Susan menegaskan, keterlibatan KPK dalam kasus pengadaan kapal menjadi angin segar bagi penegakan hukum pada kasus tersebut yang melibatkan KKP. Sebelum itu, sejak 2010 setiap kasus pengadaan kapal nelayan yang ada di KKP selalu tidak tersentuh oleh hukum. Padahal, program tersebut terindikasi ada keterlibatan mafia pengadaan kapal yang mengakibatkan munculnya dugaan korupsi pada proyek tersebut.
“Kita mendesak KPK untuk membongkar mafia dan menangkap mereka karena merugikan Negara sekaligus merugikan nelayan di seluruh Indonesia. KKP itu ibarat rumah nelayan baik laki-laki dan perempuan,” tandas dia.

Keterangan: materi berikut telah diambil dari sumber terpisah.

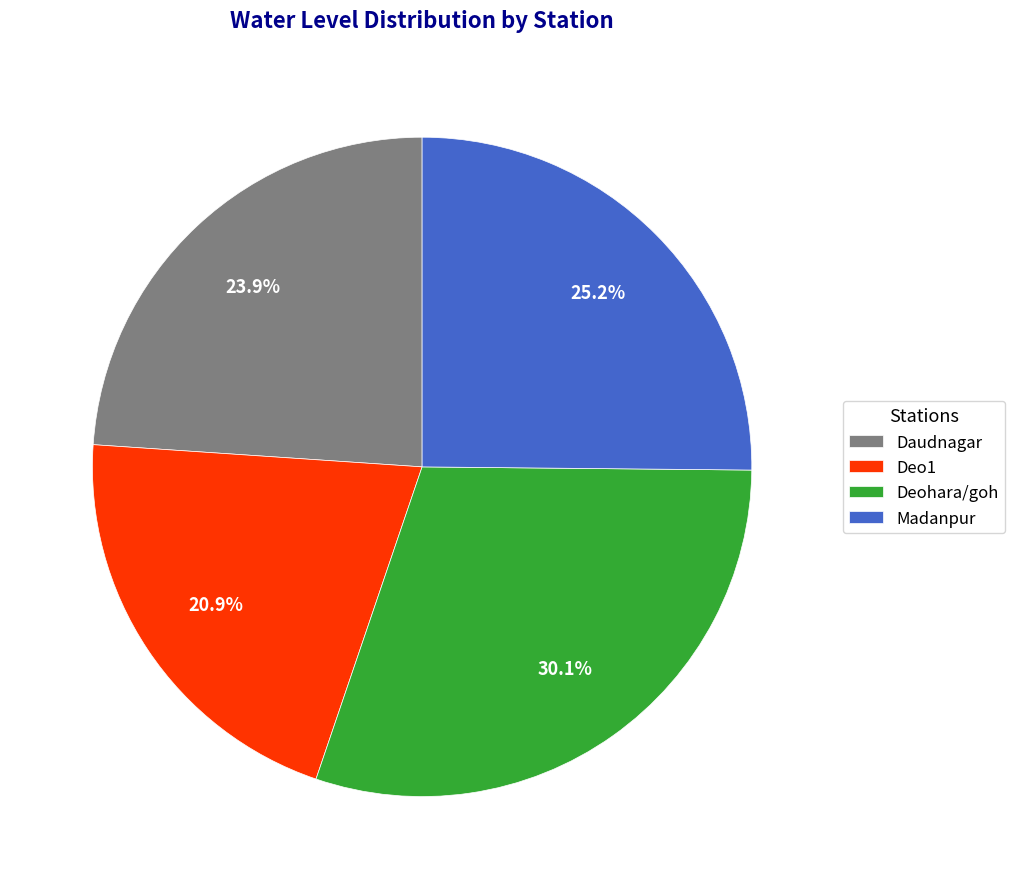

The Daudnagar slice represents 32% of the pie. True or false?

False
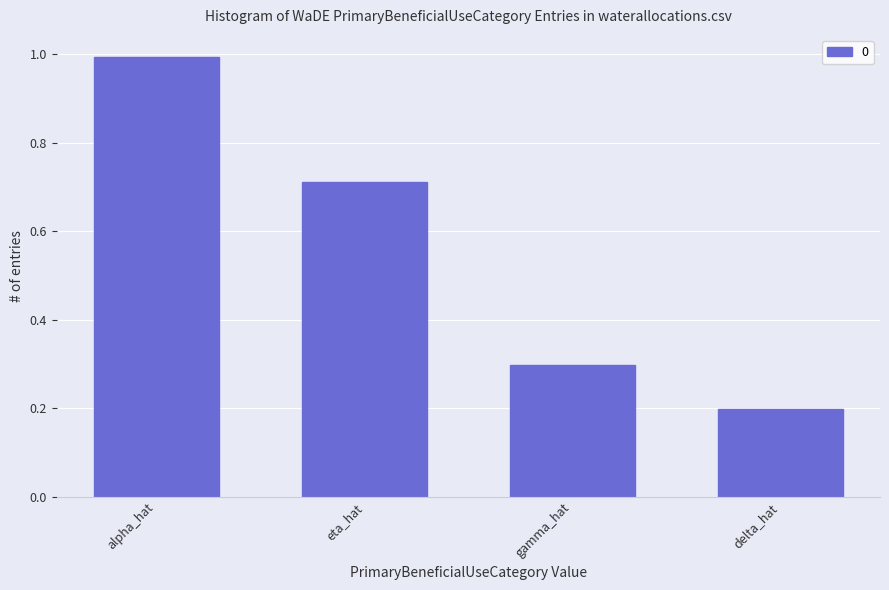

At which category does the chart reach its minimum across all series?

delta_hat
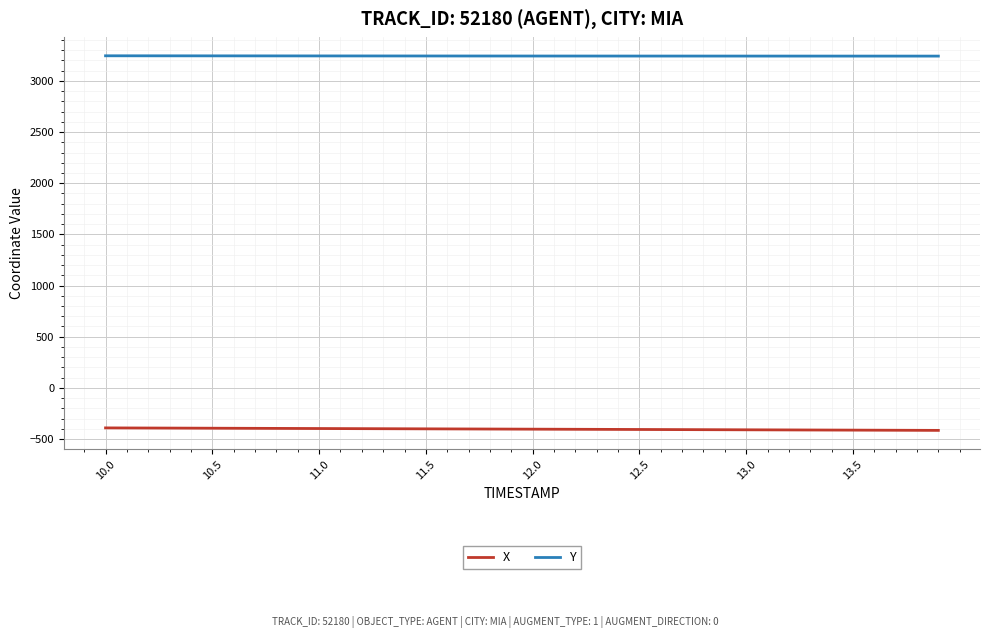

List the series in order of their overall mean, highest first.

Y, X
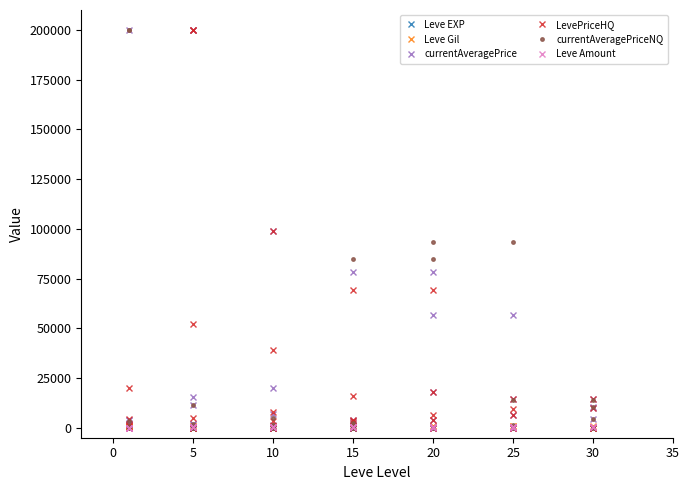

List the series in order of their peak value, highest first.

currentAveragePrice, LevePriceHQ, currentAveragePriceNQ, Leve Gil, Leve EXP, Leve Amount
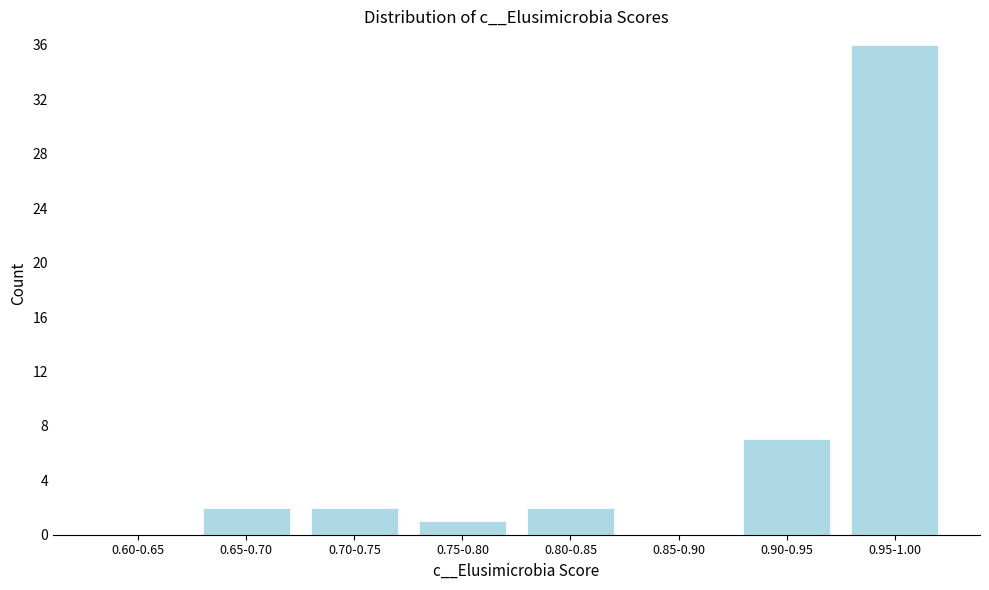

Reading left to right, extract all data points from this chart.

0.60-0.65=0	0.65-0.70=2	0.70-0.75=2	0.75-0.80=1	0.80-0.85=2	0.85-0.90=0	0.90-0.95=7	0.95-1.00=36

Pelaksana Tugas (Plt) Direktur Jenderal Pengawasan Sumber Daya Kelautan dan Perikanan (PSDKP) Agus Suherman pada akhir pekan lalu memberikan keterangan resminya tentang penggeledahan yang dilakukan KPK terkait kasus dugaan korupsi pada proyek pengadaan kapal patroli cepat dan SKIPI. Menurut dia, proyek tersebut berlangsung pada 2013 dan melibatkan empat kapal yang sekarang dipakai untuk kegiatan patroli kapal.
“Keempat kapal tersebut saat ini telah berfungsi dan beroperasi dengan baik untuk melakukan pengawasan illegal fishing di perairan Indonesia, serta telah berkontribusi melakukan penangkapan kapal-kapal perikanan asing Vietnam di perairan Laut Natuna Utara dan kapal berbendera Filipina di perairan Laut Sulawesi,” terang dia.